01-04-2025
Picture This: Big Changes With ChatGPT's Image Release
Artist's palettes, Anchor Studio, Newlyn, Cornwall, 2019. Detail showing two of artist Virginia ... More Bounds' paint palettes on the paint-splattered floorboards of the artist's studio. Artist Steven Baker. (Photo by Historic England Archive/Heritage Images via Getty Images)
Some of the biggest news this past week was OpenAI's decision to put new image generation powers right in the hands of its model, which is the first of its kind to really become a household name.
Now, ChatGPT can give us a new kind of visual iconography, along with all of the knowledge work it already does. It's interesting to think about how this will change media and a lot of other domains.
I'm going to go over some of the major changes mentioned by Nathaniel Whittemore on a recent AI Daily Brief podcast, as he quotes an X post by Balaji Srinivasan.
So these are third-hand points, but I'll add my own insight based on what I've heard from conferences and events, and in classes, and all around the MIT community this year.
One of the obvious fruits of this innovation is that there will be less of a burden on the human to craft code, or prompt AI to produce robust visuals.
Srinivasan mentions the example of Instagram filters, where all you need with the new technology is a simple keyword.
Another quote from Srinivasan is that 'the baseline quality of memes should rise.'
It's easy to imagine how this works – you take the text, and ChatGPT capably adds the image – and it's perfect. Presumably, we will get better visual memes, although why we need the quality of memes to increase is sort of unclear. Yes, it's a modern form of communication, but you'd think there will be alternatives, such as the following:
This one, I thought, was extremely interesting.
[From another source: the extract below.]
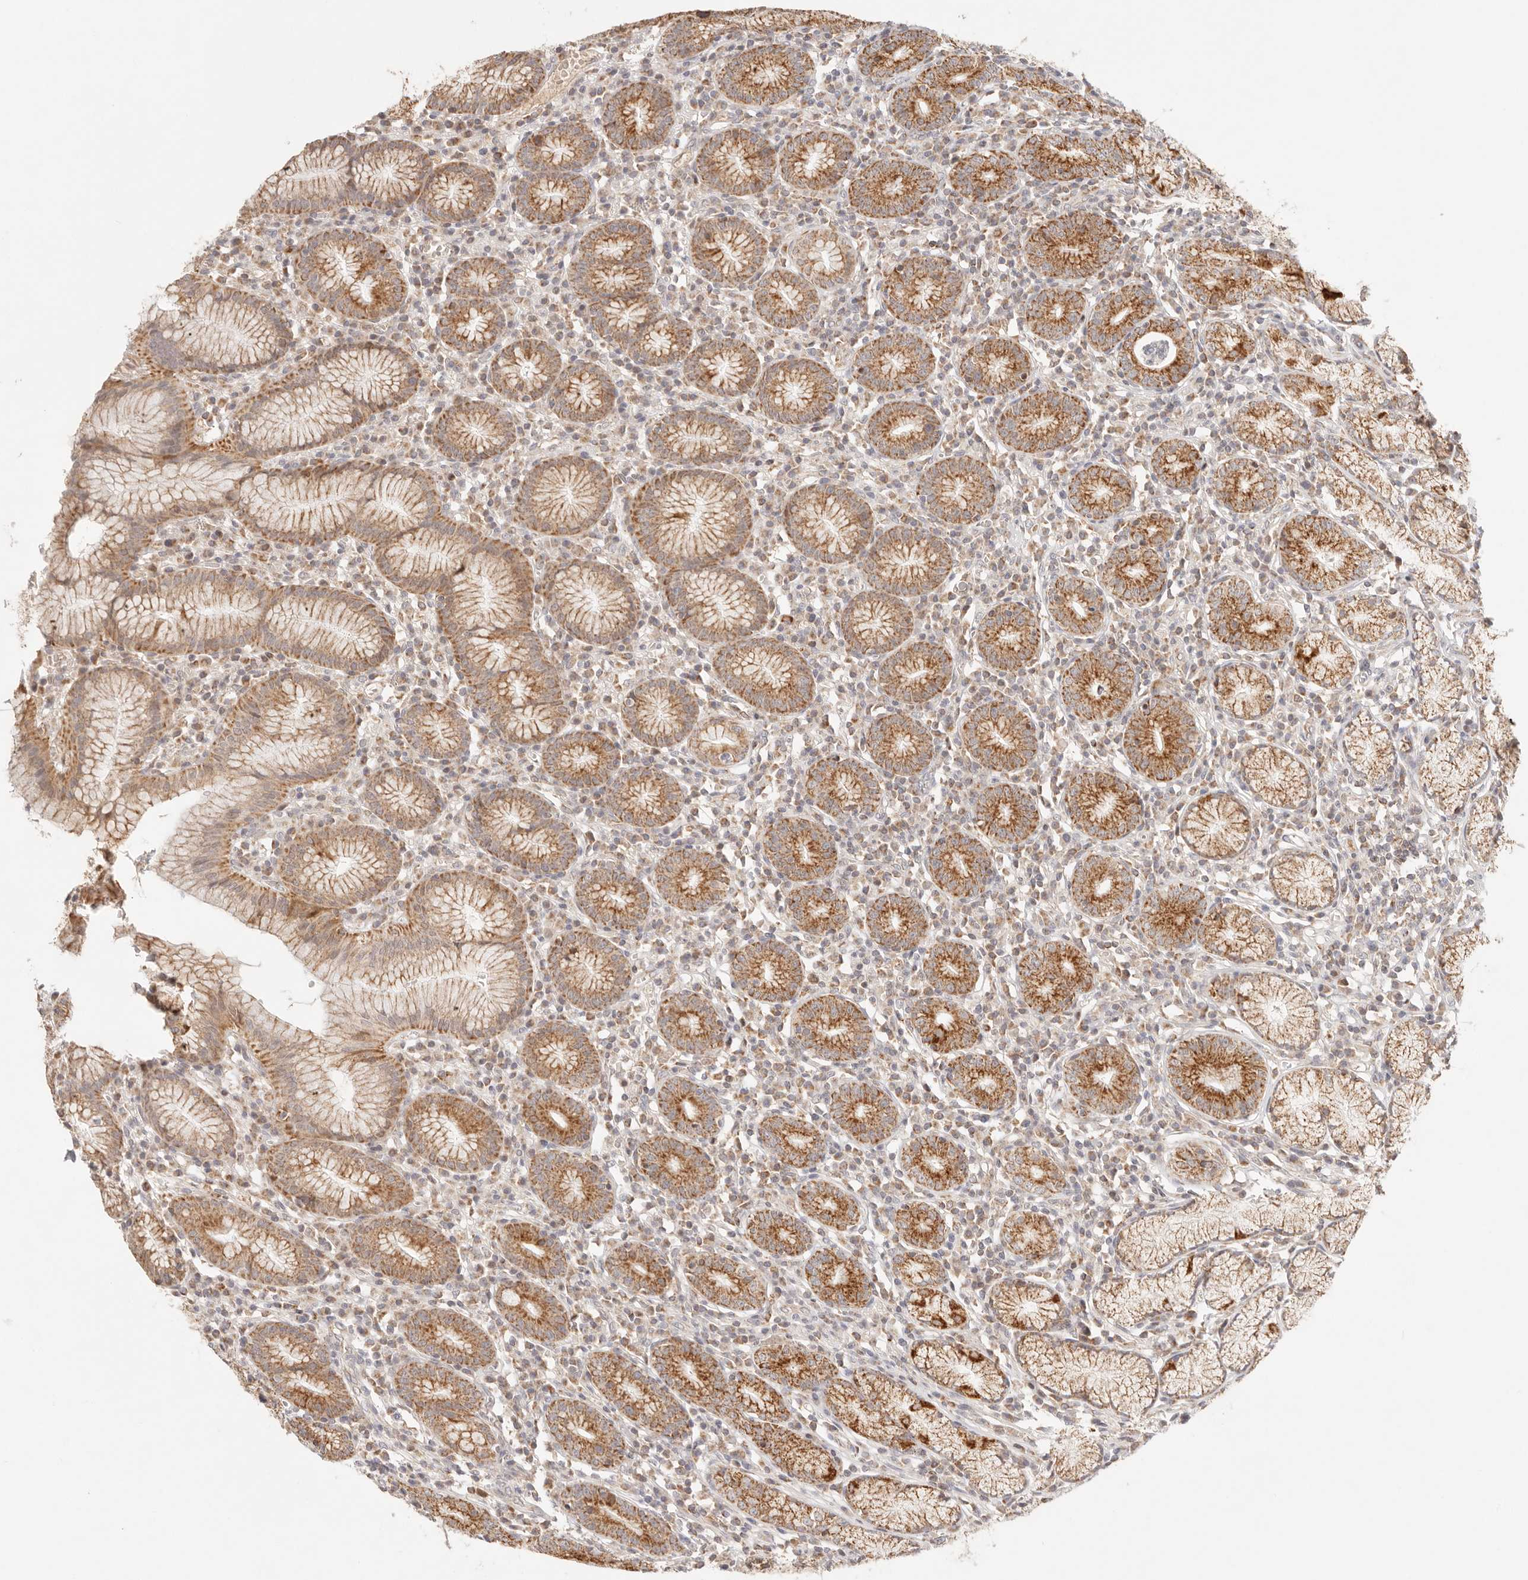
{"staining": {"intensity": "strong", "quantity": ">75%", "location": "cytoplasmic/membranous"}, "tissue": "stomach", "cell_type": "Glandular cells", "image_type": "normal", "snomed": [{"axis": "morphology", "description": "Normal tissue, NOS"}, {"axis": "topography", "description": "Stomach"}], "caption": "Normal stomach was stained to show a protein in brown. There is high levels of strong cytoplasmic/membranous expression in about >75% of glandular cells. (brown staining indicates protein expression, while blue staining denotes nuclei).", "gene": "COA6", "patient": {"sex": "male", "age": 55}}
Essentially, the ChatGPT endowed with this image capacity will be able to go back and pull any piece of classic literature or other text, and add vibrant panel images in the style of a graphic novel or a comic book.
Imagine Dostoyevsky's Crime and Punishment brought to life, or Dickens' Bleak House with its unending accounting of decades-long lawsuits, or even just a restaurant menu from the 1700s. Or imagine all of that arcane religious text brought to visceral life, with new images of words that are frankly, in some cases, fairly inflammatory.
A graphic version of Malleus Malificarum, anyone?
As Solomon said: 'of the making of books, there will be no end.'
But the books will be able to interact with audiences in a new way.
Whittemore (again quoting the X post) also mentions children's story books, and this is an important point: new audiences will be introduced to whole new realms of literature and ancient text.
Two other things that Srinivasan and Whittemore point out are slides, the fodder for professional presentations, and websites.
One is made for a particular audience to view in real time. The other one is a digital storefront that should stand the test of time as users come and go.
In either case, this is going to make design and engineering almost mindless and immediate.
Instead of searching for images and curating them, humans can let AI do almost all of the work, down to the extent that all they have to do is press a few buttons.
Part of the enormous knowledge work that is saved here is the decision-making process. If I have to do 20 slides in a deck, and I have to type everything in by hand and add the images, I'm looking at a few hours of work. If, on the other hand, I can just verbally say to ChatGPT: 'come up with 20 slides for this,' it's all done almost before I can blink.
I think here the major takeaway has to do with deepfakes.
It will be ridiculously easy to put words in someone's mouth, or even show them saying things that they never said. Agentic AI may lead to people's agents posting things that they never would have posted on their own. This may not be very cohesive for social media, but it's certain to be extremely interesting.
Just like with books, movies could get a makeover, but it's different when you're already dealing with visual presentation. I guess what you would have is just AI-driven makeovers of the classics, to where a film like Psycho might be presented in color, or for instance, with more gender-bending, or different music, or a little more dynamism on the part of the main characters…?
The possibilities are endless. Nobody has a claim to knowing exactly how these innovations are going to shake out. But the above use cases are pretty good guesses, informed by professionals who understand this landscape pretty well.
I'll continue to bring you some of the best news in the digital world as we get used to all of these amazing things that the new models can do.